By Tom Topousis
The New York Post
Copyright 2007 N.Y.P. Holdings, Inc.
All Rights Reserved
NEW YORK — A retired NYPD detective, whose death after working on the smoldering pile at Ground Zero made him a national symbol of the sacrifices of first responders, actually died as a result of injecting painkillers — and not from toxins in the air, according to a bombshell announcement yesterday.
“It is our opinion that that material entered his body via the bloodstream and not via the airways,” Ellen Borakove, a spokeswoman for Chief Medical Examiner Charles Hirsch, told The Associated Press.
Borakove said ground-up painkillers that Zadroga was injecting caused his lung disease, noting that traces of the pills were found in his lung tissue.
Zadroga died in January 2006 of scardiosis, a lung-scarring disease.
Hirsch released his determination that Zadroga’s death was not related to 9/11 a week ago.
But at the time, he would only publicly confirm that Zadroga’s death was not the result of exposure to toxic dust, a finding that he said he believed “with certainty beyond doubt.”
The cop’s father yesterday adamantly rejected the ME’s finding.
James Zadroga Sr. said his son was taking more than a dozen medications to cope with his illnesses when he died, including anti-anxiety medicine and painkillers such as OxyContin. But he insisted his son never ground up pills and injected them.

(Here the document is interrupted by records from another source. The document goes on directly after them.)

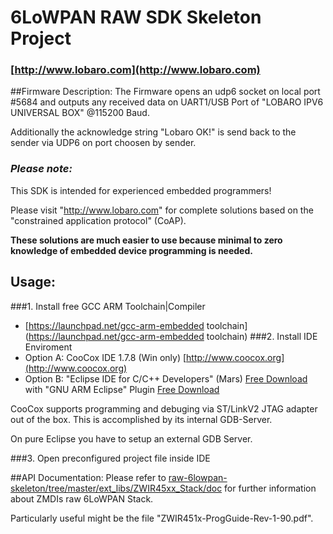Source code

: # 6LoWPAN RAW SDK Skeleton Project
### [http://www.lobaro.com](http://www.lobaro.com)

##Firmware Description:
The Firmware opens an udp6 socket on local port #5684 and outputs any received
data on UART1/USB Port of "LOBARO IPV6 UNIVERSAL BOX" @115200 Baud.

Additionally the acknowledge string "Lobaro OK!" is send back to the sender via UDP6 on port choosen by sender.

### *Please note:*
This SDK is intended for experienced embedded programmers!

Please visit "http://www.lobaro.com" for complete solutions based on the "constrained application protocol" (CoAP). 

**These solutions are much easier to use because minimal to zero knowledge of embedded device programming is needed.**

## Usage:

###1. Install free GCC ARM Toolchain|Compiler
  * [https://launchpad.net/gcc-arm-embedded toolchain](https://launchpad.net/gcc-arm-embedded toolchain)
###2. Install IDE Enviroment
  * Option A: CooCox IDE 1.7.8 (Win only)  [http://www.coocox.org](http://www.coocox.org)
  * Option B: "Eclipse IDE for C/C++ Developers" (Mars)  [Free Download](http://www.eclipse.org/downloads/packages/eclipse-ide-cc-developers/marsr) with "GNU ARM Eclipse" Plugin  [Free Download](http://gnuarmeclipse.github.io/)

CooCox supports programming and debuging via ST/LinkV2 JTAG adapter out of the box. This is accomplished by its internal GDB-Server. 

On pure Eclipse you have to setup an external GDB Server.


###3. Open preconfigured project file inside IDE


  

  
##API Documentation:
Please refer to [raw-6lowpan-skeleton/tree/master/ext_libs/ZWIR45xx_Stack/doc](https://github.com/Lobaro/raw-6lowpan-skeleton/tree/master/ext_libs/ZWIR45xx_Stack/doc) for further information
about ZMDIs raw 6LoWPAN Stack. 

Particularly useful might be the file "ZWIR451x-ProgGuide-Rev-1-90.pdf". 
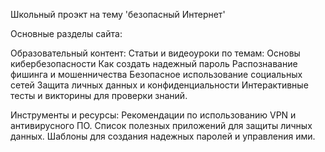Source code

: Школьный проэкт на тему 'безопасный Интернет'

Основные разделы сайта:

Образовательный контент:
Статьи и видеоуроки по темам:
Основы кибербезопасности
Как создать надежный пароль
Распознавание фишинга и мошенничества
Безопасное использование социальных сетей
Защита личных данных и конфиденциальности
Интерактивные тесты и викторины для проверки знаний.

Инструменты и ресурсы:
Рекомендации по использованию VPN и антивирусного ПО.
Список полезных приложений для защиты личных данных.
Шаблоны для создания надежных паролей и управления ими.
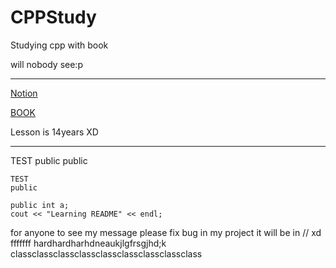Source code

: # CPPStudy
Studying cpp with book 

will nobody see:p
***
[Notion](https://www.notion.so/C-a622052bde0f4ad3b7abfef4c9055b72)

[BOOK](http://www.yes24.com/Product/Goods/3816661)

Lesson is 14years XD
___
TEST
public public

    TEST
    public
    
    public int a;
    cout << "Learning README" << endl;


for anyone to see my message please fix bug in my project it will be in // xd
fffffff hardhardharhdneaukjlgfrsgjhd;k classclassclassclassclassclassclassclassclass
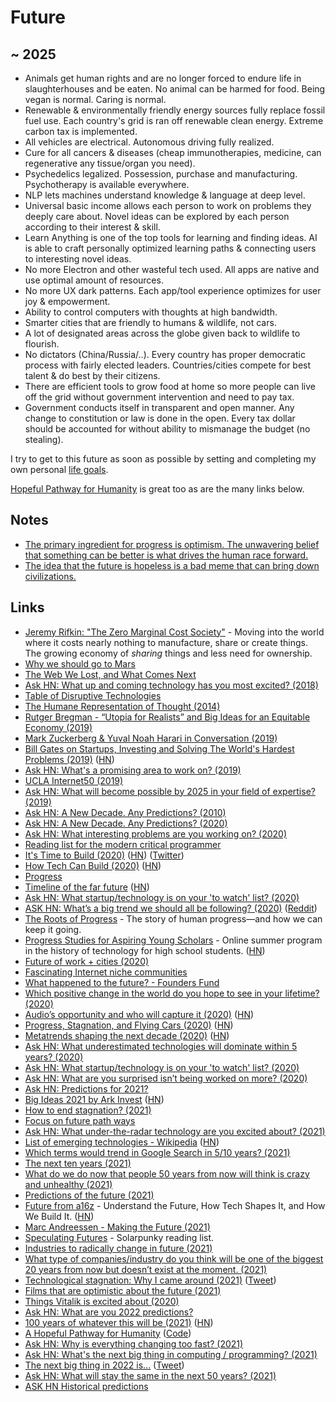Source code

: # Future

## ~ 2025

- Animals get human rights and are no longer forced to endure life in slaughterhouses and be eaten. No animal can be harmed for food. Being vegan is normal. Caring is normal.
- Renewable & environmentally friendly energy sources fully replace fossil fuel use. Each country's grid is ran off renewable clean energy. Extreme carbon tax is implemented.
- All vehicles are electrical. Autonomous driving fully realized.
- Cure for all cancers & diseases (cheap immunotherapies, medicine, can regenerative any tissue/organ you need).
- Psychedelics legalized. Possession, purchase and manufacturing. Psychotherapy is available everywhere.
- NLP lets machines understand knowledge & language at deep level.
- Universal basic income allows each person to work on problems they deeply care about. Novel ideas can be explored by each person according to their interest & skill.
- Learn Anything is one of the top tools for learning and finding ideas. AI is able to craft personally optimized learning paths & connecting users to interesting novel ideas.
- No more Electron and other wasteful tech used. All apps are native and use optimal amount of resources.
- No more UX dark patterns. Each app/tool experience optimizes for user joy & empowerment.
- Ability to control computers with thoughts at high bandwidth.
- Smarter cities that are friendly to humans & wildlife, not cars.
- A lot of designated areas across the globe given back to wildlife to flourish.
- No dictators (China/Russia/..). Every country has proper democratic process with fairly elected leaders. Countries/cities compete for best talent & do best by their citizens.
- There are efficient tools to grow food at home so more people can live off the grid without government intervention and need to pay tax.
- Government conducts itself in transparent and open manner. Any change to constitution or law is done in the open. Every tax dollar should be accounted for without ability to mismanage the budget (no stealing).

I try to get to this future as soon as possible by setting and completing my own personal [life goals](../focusing/goals.md).

[Hopeful Pathway for Humanity](https://hopefulpathway.blainehansen.me/) is great too as are the many links below.

## Notes

- [The primary ingredient for progress is optimism. The unwavering belief that something can be better is what drives the human race forward.](https://twitter.com/simonsinek/status/1461705827560136707)
- [The idea that the future is hopeless is a bad meme that can bring down civilizations.](https://twitter.com/isabelleboemeke/status/1469059371363549184)

## Links

- [Jeremy Rifkin: "The Zero Marginal Cost Society"](https://www.youtube.com/watch?v=5-iDUcETjvo) - Moving into the world where it costs nearly nothing to manufacture, share or create things. The growing economy of _sharing_ things and less need for ownership.
- [Why we should go to Mars](https://www.youtube.com/watch?v=plTRdGF-ycs)
- [The Web We Lost, and What Comes Next](https://github.com/pzwang/lostweb)
- [Ask HN: What up and coming technology has you most excited? (2018)](https://news.ycombinator.com/item?id=16820795)
- [Table of Disruptive Technologies](https://www.imperial.ac.uk/media/imperial-college/administration-and-support-services/enterprise-office/public/Table-of-Disruptive-Technologies.pdf)
- [The Humane Representation of Thought (2014)](https://vimeo.com/115154289)
- [Rutger Bregman - “Utopia for Realists” and Big Ideas for an Equitable Economy (2019)](https://www.youtube.com/watch?v=QbTWxFwuQtM)
- [Mark Zuckerberg & Yuval Noah Harari in Conversation (2019)](https://www.youtube.com/watch?v=Boj9eD0Wug8)
- [Bill Gates on Startups, Investing and Solving The World's Hardest Problems (2019)](https://www.youtube.com/watch?v=W5g4sPi1wd4) ([HN](https://news.ycombinator.com/item?id=20251642))
- [Ask HN: What's a promising area to work on? (2019)](https://news.ycombinator.com/item?id=21324768)
- [UCLA Internet50 (2019)](https://www.youtube.com/watch?v=oqZmQhhd27o&t=24728)
- [Ask HN: What will become possible by 2025 in your field of expertise? (2019)](https://news.ycombinator.com/item?id=21559680)
- [Ask HN: A New Decade. Any Predictions? (2010)](https://news.ycombinator.com/item?id=21936234)
- [Ask HN: A New Decade. Any Predictions? (2020)](https://news.ycombinator.com/item?id=21941278)
- [Ask HN: What interesting problems are you working on? (2020)](https://news.ycombinator.com/item?id=22174828)
- [Reading list for the modern critical programmer](https://github.com/chobeat/awesome-critical-tech-reading-list)
- [It's Time to Build (2020)](https://a16z.com/2020/04/18/its-time-to-build/) ([HN](https://news.ycombinator.com/item?id=22911533)) ([Twitter](https://twitter.com/pmarca/status/1251634412334141440))
- [How Tech Can Build (2020)](https://stratechery.com/2020/how-tech-can-build/) ([HN](https://news.ycombinator.com/item?id=22934558))
- [Progress](https://patrickcollison.com/progress)
- [Timeline of the far future](https://en.wikipedia.org/wiki/Timeline_of_the_far_future) ([HN](https://news.ycombinator.com/item?id=23212805))
- [Ask HN: What startup/technology is on your 'to watch' list? (2020)](https://news.ycombinator.com/item?id=23276456)
- [ASK HN: What’s a big trend we should all be following? (2020)](https://news.ycombinator.com/item?id=23579184) ([Reddit](https://www.reddit.com/r/startups/comments/hc7vqb/whats_a_big_trend_right_now_we_should_all_be/))
- [The Roots of Progress](https://rootsofprogress.org/) - The story of human progress—and how we can keep it going.
- [Progress Studies for Aspiring Young Scholars](https://progressstudies.school/) - Online summer program in the history of technology for high school students. ([HN](https://news.ycombinator.com/item?id=23665298))
- [Future of work + cities (2020)](https://twitter.com/wolfejosh/status/1295742515879055367)
- [Fascinating Internet niche communities](https://twitter.com/_patriciamou/status/1296654041569570819)
- [What happened to the future? - Founders Fund](https://foundersfund.com/the-future/)
- [Which positive change in the world do you hope to see in your lifetime? (2020)](https://twitter.com/MaxCRoser/status/1310245891731750913)
- [Audio’s opportunity and who will capture it (2020)](https://www.matthewball.vc/all/audiotech) ([HN](https://news.ycombinator.com/item?id=24815888))
- [Progress, Stagnation, and Flying Cars (2020)](https://rootsofprogress.org/where-is-my-flying-car) ([HN](https://news.ycombinator.com/item?id=25073835))
- [Metatrends shaping the next decade (2020)](https://peterhdiamandis.medium.com/metatrends-shaping-the-next-decade-d09718144961) ([HN](https://news.ycombinator.com/item?id=25083480))
- [Ask HN: What underestimated technologies will dominate within 5 years? (2020)](https://news.ycombinator.com/item?id=25096973)
- [Ask HN: What startup/technology is on your 'to watch' list? (2020)](https://news.ycombinator.com/item?id=25540583)
- [Ask HN: What are you surprised isn’t being worked on more? (2020)](https://news.ycombinator.com/item?id=25559571)
- [Ask HN: Predictions for 2021?](https://news.ycombinator.com/item?id=25594068)
- [Big Ideas 2021 by Ark Invest](https://research.ark-invest.com/hubfs/1_Download_Files_ARK-Invest/White_Papers/ARK%E2%80%93Invest_BigIdeas_2021.pdf) ([HN](https://news.ycombinator.com/item?id=25922385))
- [How to end stagnation? (2021)](https://www.reddit.com/r/rootsofprogress/comments/lvhwl9/how_to_end_stagnation/)
- [Focus on future path ways](https://twitter.com/waitbutwhy/status/1367871165319049221)
- [Ask HN: What under-the-radar technology are you excited about? (2021)](https://news.ycombinator.com/item?id=26780866)
- [List of emerging technologies - Wikipedia](https://en.wikipedia.org/wiki/List_of_emerging_technologies) ([HN](https://news.ycombinator.com/item?id=26837152))
- [Which terms would trend in Google Search in 5/10 years? (2021)](https://twitter.com/eriktorenberg/status/1384915308717256708)
- [The next ten years (2021)](https://world.hey.com/joaoqalves/the-next-ten-years-5b776dac)
- [What do we do now that people 50 years from now will think is crazy and unhealthy (2021)](https://twitter.com/Solar_Trex/status/1394454744945491968)
- [Predictions of the future (2021)](https://blog.alexmaccaw.com/predictions-of-the-future/)
- [Future from a16z](https://future.a16z.com/) - Understand the Future, How Tech Shapes It, and How We Build It. ([HN](https://news.ycombinator.com/item?id=27515710))
- [Marc Andreessen - Making the Future (2021)](https://overcast.fm/+Lzu2EMPqk)
- [Speculating Futures](http://speculatingfutures.club/) - Solarpunky reading list.
- [Industries to radically change in future (2021)](https://twitter.com/m_franceschetti/status/1418996176578351104)
- [What type of companies/industry do you think will be one of the biggest 20 years from now but doesn’t exist at the moment. (2021)](https://www.reddit.com/r/stocks/comments/pe8tsa/what_type_of_companiesindustry_do_you_think_will/)
- [Technological stagnation: Why I came around (2021)](https://rootsofprogress.org/technological-stagnation) ([Tweet](https://twitter.com/altluu/status/1443759755449626637))
- [Films that are optimistic about the future (2021)](https://twitter.com/zhusu/status/1444131834086887428)
- [Things Vitalik is excited about (2020)](https://twitter.com/VitalikButerin/status/1273742863688499203)
- [Ask HN: What are you 2022 predictions?](https://news.ycombinator.com/item?id=29281732)
- [100 years of whatever this will be (2021)](https://apenwarr.ca/log/20211201) ([HN](https://news.ycombinator.com/item?id=29416606))
- [A Hopeful Pathway for Humanity](https://hopefulpathway.blainehansen.me/) ([Code](https://github.com/blainehansen/hopeful-pathway))
- [Ask HN: Why is everything changing too fast? (2021)](https://news.ycombinator.com/item?id=29457930)
- [Ask HN: What's the next big thing in computing / programming? (2021)](https://news.ycombinator.com/item?id=29625625)
- [The next big thing in 2022 is...](https://nbt.substack.com/p/nextbigthing2022) ([Tweet](https://twitter.com/nbt/status/1473720777098862596))
- [Ask HN: What will stay the same in the next 50 years? (2021)](https://news.ycombinator.com/item?id=29743181)
- [ASK HN Historical predictions](https://news.ycombinator.com/item?id=29746236)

“Most definitely, I would have known. There was no way he was injecting it into his system. We personally gave him his medications so he wouldn’t miss them,” said Zadroga.
The detective and his 5-year-old daughter lived with his parents at their Little Egg Harbor, N.J., home after his wife, Ronda, died in 2004.
Zadroga’s father said the medical examiner’s decision to go public with his determination that the detective was injecting painkillers was in retaliation for the family’s decision to speak with reporters about the findings.
“I couldn’t believe they could come out with that,” said Zadroga. “He threatened us if we said anything to the press.”
Hirsch met with the Zadrogas on Friday, after they received a letter from his office.
Hirsch’s findings run counter to an earlier report from a New Jersey medical examiner who had ruled that Zadroga died from inhaling toxic dust at Ground Zero.
But the family sought a second opinion from the city’s medical examiner in hopes his ruling would clear the way to add their son’s name to the official list of 9/11 victims.
Zadroga spent 470 hours working at Ground Zero.
His father said yesterday the only reason he wanted the medical examiner to review the case was in order to have official recognition that the 34-year-old detective was among the heroes who perished as a result of 9/11.
“We wanted closure for his baby girl, so that she would know that her father died for the World Trade Center and that he was a hero. It was not for me,” Zadroga said.
Michael Baden, another pathologist hired by the family to review the case, disputed Hirsch’s findings.
Baden said that slides of Zadroga’s lung tissue showed glass fibers and other foreign particles close to airways, a sign that the material was inhaled. And he noted there was no mention of scars or needle marks on Zadroga’s arms in the original autopsy report.